### Activity
Return the following lines unchanged, and leave the pictures out of your answer.
┌──
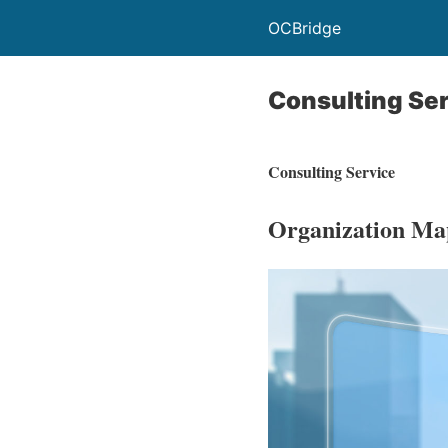
OCBridge
Consulting Se
Consulting Service
Organization Ma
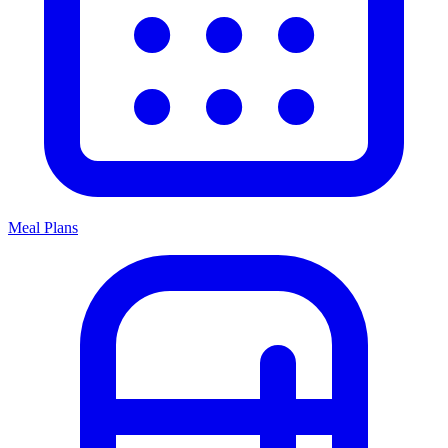
Meal Plans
└──
### Written response
OCBridge
Consulting Se
Consulting Service
Organization Ma
Meal Plans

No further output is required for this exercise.